Dave Clarke, M.D., professor at Dell Medical School’s departments of Neurology and Pediatrics, is working to change that. He and an interdisciplinary team at Dell Children’s Medical Center of Central Texas are focused on local epilepsy care, aiming to more quickly connect pediatric patients with the care they need.
“We have two big hurdles to tackle,” Clarke, who is also director of the Dell Children's Comprehensive Epilepsy Program, says. “The first is expediting the time it takes for a patient to receive care from advanced experts. The second is addressing sociodemographic and geographic disparities in care.”
The National Association of Epilepsy Centers recognizes four levels of accredited care centers, with Level 4 centers — which Clarke says are few and far between — providing intensive treatment and surgery that many young patients need. And time is of the essence: If the time from diagnosis to medical management of epilepsy in children takes longer than a month, there can be serious ramifications. Yet factors like socioeconomic status, insurance and physical distance from Level 4 care centers stand in the way.
“Patients of color in particular experience significantly reduced access to care,” Clarke says. “I recently completed a study that found if a person is Black, the time it takes to get epilepsy surgery may be up to twice as long as that of a non-Hispanic white patient.”
‘Leapfrogging’ the Problem
To reach the patients epilepsy disproportionately impacts, such as children in rural areas and those experiencing barriers to care locally, Clarke’s team is looking to capitalize on the benefits of telemedicine — which is now on the rise across specialties due to limitations posed during COVID-19.

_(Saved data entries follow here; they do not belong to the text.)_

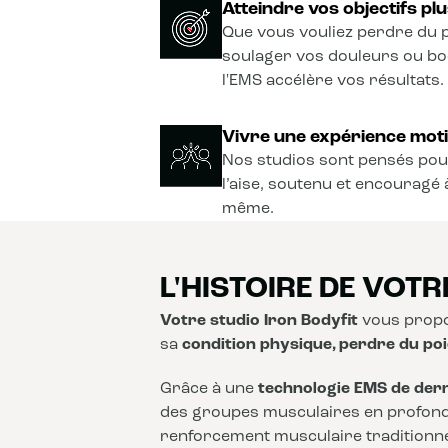
Atteindre vos objectifs plu
Que vous vouliez perdre du p
soulager vos douleurs ou b
l'EMS accélère vos résultats.
Vivre une expérience moti
Nos studios sont pensés pou
l’aise, soutenu et encouragé 
même.
L'HISTOIRE DE VOTR
Votre studio Iron Bodyfit
vous propo
sa
condition physique, perdre du poi
Grâce à une
technologie EMS de der
des groupes musculaires en profon
renforcement musculaire traditionnel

Analyzing electroencephalogram (EEG) test results requires specific training, and specialized epileptologists aren’t always within reach. So with colleagues from across Central Texas, Clarke and his team are engaging primary care doctors like pediatricians to use telemedicine practices and novel investigative devices so that patients can be analyzed and treated more quickly.

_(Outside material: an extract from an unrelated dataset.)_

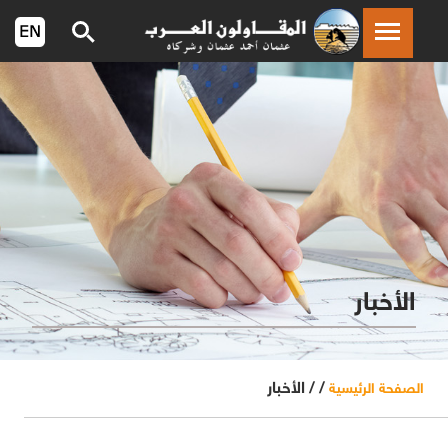
الأخبار
/ /
الأخبار
الصفحة الرئيسية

“The magic of the whole thing is working directly with a pediatric group to deliver virtual care,” Clarke says. “We are working toward that goal of initiating necessary medications within a month of diagnosis. This problem of access to care has been around for decades, but now we’re leapfrogging this issue; increased telemedicine is a positive change coming out of the madness of this pandemic.”

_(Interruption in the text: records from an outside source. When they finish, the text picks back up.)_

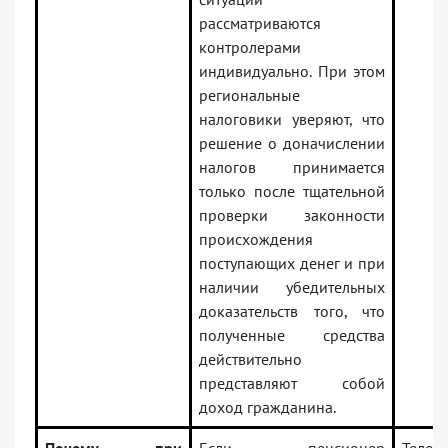
рассматриваются
контролерами
индивидуально. При этом
региональные
налоговики уверяют, что
решение о доначислении
налогов принимается
только после тщательной
проверки законности
происхождения
поступающих денег и при
наличии убедительных
доказательств того, что
полученные средства
действительно
представляют собой
доход гражданина.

The team is also conducting research to better understand the more structural medical processes that impact pediatric epilepsy patients. In order to increase access to care across Texas and the U.S., researchers need to pinpoint the “hiccups” in Central Texas in comparison to national trends.
To do this, the team will analyze five years’ worth of patient data, looking for delays in hospital admittance and how they compare to national trends. The analysis will happen in collaboration with working groups of local experts in numerous fields: neurogenetics, public health and engineering, to name a few.
“In order to take care of everyone, we have to start at home here in Austin,” Clarke says. “We want to become the model for change. We’re thinking like a startup, working with the best people and the best ideas. This is too important a cause to think linearly.”
A Crucial Gift
Dell Med’s pediatric epilepsy team has achieved these efforts with support from a $2.75 million gift from Loretta and Jeff Clarke. The gift is split into two parts: $1 million is set aside to immediately fund care accessibility and delivery; the rest will fund an endowment that supports researching access to care in Central Texas.
“Sometimes epilepsy affects everyday things, like being able to learn to drive or participate in certain types of activities,” Loretta says. “So maybe they’ll get to do those things as a result of being diagnosed and getting treatment.”
Loretta’s own experience with epilepsy — and witnessing Dave’s passion and dedication — inspired the Clarkes’ gift. The couple is not related to Dave Clarke.
“Our work until now has just been laying the groundwork, or the roots,” Dave says. “Thanks to the Clarkes, we can now grow from those roots and bring this work into fruition. From there, we hope to become a model of care both nationally and internationally.”